● WHAT IS NEEDED:
Locate the word "with" in the entries below, then gather every line that holds it.

(Saved entries)

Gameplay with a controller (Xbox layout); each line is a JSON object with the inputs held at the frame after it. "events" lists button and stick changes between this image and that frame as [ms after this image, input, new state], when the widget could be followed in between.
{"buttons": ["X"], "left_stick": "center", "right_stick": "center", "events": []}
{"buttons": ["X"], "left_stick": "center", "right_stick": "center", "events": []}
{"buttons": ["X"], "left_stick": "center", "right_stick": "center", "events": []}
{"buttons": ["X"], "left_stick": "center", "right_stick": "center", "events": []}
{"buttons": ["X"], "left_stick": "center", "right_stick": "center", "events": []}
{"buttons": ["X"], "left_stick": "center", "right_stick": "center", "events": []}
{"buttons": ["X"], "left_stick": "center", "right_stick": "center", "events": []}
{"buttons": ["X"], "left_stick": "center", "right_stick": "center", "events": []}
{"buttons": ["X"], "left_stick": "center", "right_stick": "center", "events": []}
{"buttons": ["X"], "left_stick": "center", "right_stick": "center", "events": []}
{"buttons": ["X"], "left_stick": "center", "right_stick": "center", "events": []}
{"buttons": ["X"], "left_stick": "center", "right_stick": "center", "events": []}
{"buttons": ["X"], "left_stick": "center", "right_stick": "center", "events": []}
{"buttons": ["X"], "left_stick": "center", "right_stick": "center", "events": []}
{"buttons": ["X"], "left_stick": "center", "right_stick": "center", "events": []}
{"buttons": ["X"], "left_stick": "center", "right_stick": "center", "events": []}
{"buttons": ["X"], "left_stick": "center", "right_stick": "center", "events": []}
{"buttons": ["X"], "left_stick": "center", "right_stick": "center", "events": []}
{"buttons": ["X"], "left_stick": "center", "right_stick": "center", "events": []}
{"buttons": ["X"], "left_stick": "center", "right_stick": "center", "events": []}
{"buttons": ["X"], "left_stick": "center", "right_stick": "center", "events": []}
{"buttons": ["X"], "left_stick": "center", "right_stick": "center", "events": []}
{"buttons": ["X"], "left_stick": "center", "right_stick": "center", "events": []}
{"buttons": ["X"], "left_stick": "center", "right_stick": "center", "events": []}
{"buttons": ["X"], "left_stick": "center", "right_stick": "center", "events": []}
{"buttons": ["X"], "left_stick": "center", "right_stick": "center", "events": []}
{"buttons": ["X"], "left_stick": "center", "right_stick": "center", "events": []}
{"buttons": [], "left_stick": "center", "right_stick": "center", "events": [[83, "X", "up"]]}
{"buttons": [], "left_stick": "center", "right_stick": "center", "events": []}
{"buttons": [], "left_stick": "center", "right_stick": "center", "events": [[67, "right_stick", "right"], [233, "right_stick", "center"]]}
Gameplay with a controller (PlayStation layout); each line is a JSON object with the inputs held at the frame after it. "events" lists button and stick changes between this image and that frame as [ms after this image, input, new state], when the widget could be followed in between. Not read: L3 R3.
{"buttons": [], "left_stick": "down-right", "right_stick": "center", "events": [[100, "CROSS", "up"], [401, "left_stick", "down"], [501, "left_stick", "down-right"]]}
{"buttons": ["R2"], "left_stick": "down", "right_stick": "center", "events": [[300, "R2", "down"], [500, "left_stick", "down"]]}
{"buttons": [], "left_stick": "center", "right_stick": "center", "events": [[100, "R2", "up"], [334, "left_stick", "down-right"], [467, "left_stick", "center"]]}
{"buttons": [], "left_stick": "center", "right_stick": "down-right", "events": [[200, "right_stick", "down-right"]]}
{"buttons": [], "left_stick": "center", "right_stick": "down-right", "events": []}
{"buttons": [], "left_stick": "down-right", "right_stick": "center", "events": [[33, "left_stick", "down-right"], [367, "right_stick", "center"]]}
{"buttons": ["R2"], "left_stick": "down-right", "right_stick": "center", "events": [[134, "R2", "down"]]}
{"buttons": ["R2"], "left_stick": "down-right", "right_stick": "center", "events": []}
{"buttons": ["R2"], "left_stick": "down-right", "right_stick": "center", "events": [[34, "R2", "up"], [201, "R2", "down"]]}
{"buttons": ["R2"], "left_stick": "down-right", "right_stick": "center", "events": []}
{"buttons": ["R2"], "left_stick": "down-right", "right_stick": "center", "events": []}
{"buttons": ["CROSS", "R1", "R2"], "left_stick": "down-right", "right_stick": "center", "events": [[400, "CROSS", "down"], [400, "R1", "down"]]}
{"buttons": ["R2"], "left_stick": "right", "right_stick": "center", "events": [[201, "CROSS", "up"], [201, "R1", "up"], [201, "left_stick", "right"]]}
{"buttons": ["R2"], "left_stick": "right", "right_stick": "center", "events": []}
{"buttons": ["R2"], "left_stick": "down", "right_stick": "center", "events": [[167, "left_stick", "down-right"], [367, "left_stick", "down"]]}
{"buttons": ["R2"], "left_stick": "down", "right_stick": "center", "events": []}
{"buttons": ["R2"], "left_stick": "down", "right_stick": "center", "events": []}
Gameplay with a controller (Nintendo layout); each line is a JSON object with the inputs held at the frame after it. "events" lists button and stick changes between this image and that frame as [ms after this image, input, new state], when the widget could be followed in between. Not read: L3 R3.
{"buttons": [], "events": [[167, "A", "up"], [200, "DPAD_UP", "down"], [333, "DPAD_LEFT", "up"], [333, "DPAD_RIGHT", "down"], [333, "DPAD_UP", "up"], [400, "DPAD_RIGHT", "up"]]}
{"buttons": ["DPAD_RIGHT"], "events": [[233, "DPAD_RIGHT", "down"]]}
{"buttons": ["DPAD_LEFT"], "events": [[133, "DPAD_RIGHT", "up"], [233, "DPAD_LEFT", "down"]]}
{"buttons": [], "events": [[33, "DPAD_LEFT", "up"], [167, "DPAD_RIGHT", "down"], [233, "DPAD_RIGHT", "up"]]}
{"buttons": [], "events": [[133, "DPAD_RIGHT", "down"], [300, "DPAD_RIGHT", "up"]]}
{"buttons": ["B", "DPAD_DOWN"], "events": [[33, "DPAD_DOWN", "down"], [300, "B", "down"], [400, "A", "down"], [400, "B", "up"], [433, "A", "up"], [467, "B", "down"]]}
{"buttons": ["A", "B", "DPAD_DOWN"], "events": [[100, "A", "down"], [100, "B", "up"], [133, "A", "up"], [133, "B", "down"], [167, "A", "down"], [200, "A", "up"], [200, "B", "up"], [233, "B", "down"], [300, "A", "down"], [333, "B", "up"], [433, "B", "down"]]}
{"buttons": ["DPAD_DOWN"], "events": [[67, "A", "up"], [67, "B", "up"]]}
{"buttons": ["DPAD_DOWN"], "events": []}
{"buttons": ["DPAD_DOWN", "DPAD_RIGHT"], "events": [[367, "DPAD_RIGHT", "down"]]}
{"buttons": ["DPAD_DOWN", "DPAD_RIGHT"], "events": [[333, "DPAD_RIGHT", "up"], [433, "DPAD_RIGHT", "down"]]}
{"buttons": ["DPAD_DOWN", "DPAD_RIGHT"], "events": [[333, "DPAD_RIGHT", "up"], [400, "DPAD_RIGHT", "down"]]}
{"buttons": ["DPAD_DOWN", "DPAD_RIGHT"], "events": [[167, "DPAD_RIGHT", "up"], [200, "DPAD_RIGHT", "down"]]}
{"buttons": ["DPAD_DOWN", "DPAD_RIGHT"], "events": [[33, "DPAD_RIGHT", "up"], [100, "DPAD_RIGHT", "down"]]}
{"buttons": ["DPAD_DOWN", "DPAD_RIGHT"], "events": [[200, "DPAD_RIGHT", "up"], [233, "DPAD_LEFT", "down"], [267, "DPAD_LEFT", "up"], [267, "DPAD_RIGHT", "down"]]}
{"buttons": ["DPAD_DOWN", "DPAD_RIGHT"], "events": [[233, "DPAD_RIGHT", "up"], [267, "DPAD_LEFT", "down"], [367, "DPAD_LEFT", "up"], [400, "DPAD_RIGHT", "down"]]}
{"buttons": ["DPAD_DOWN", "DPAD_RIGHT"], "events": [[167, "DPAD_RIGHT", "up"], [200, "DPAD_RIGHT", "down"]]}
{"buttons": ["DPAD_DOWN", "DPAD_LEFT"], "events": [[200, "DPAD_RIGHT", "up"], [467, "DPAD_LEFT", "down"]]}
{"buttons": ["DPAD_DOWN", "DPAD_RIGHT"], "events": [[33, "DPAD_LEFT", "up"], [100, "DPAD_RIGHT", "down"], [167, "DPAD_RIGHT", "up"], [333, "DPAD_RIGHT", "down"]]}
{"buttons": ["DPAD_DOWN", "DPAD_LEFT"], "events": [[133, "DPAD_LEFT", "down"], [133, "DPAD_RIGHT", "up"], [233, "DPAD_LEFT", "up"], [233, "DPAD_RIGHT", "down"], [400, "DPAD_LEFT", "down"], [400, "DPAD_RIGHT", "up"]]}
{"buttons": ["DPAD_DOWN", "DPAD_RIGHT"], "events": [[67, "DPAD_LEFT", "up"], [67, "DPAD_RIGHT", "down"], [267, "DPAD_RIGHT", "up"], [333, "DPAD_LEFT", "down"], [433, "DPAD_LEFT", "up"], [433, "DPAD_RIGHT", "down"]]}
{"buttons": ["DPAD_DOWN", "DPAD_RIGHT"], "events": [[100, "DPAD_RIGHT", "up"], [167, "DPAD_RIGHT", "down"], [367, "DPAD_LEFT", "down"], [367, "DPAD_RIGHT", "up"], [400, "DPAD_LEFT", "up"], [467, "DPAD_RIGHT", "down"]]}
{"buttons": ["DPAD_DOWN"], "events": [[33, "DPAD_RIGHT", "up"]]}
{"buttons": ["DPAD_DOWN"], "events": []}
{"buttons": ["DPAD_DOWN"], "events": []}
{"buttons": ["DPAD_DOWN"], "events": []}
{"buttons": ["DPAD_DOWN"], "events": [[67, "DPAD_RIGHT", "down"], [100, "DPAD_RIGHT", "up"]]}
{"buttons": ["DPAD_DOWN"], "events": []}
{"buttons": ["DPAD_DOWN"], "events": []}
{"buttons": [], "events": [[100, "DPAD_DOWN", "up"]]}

● COMPLETED EXERCISE:
Gameplay with a controller (Xbox layout); each line is a JSON object with the inputs held at the frame after it. "events" lists button and stick changes between this image and that frame as [ms after this image, input, new state], when the widget could be followed in between.
Gameplay with a controller (PlayStation layout); each line is a JSON object with the inputs held at the frame after it. "events" lists button and stick changes between this image and that frame as [ms after this image, input, new state], when the widget could be followed in between. Not read: L3 R3.
Gameplay with a controller (Nintendo layout); each line is a JSON object with the inputs held at the frame after it. "events" lists button and stick changes between this image and that frame as [ms after this image, input, new state], when the widget could be followed in between. Not read: L3 R3.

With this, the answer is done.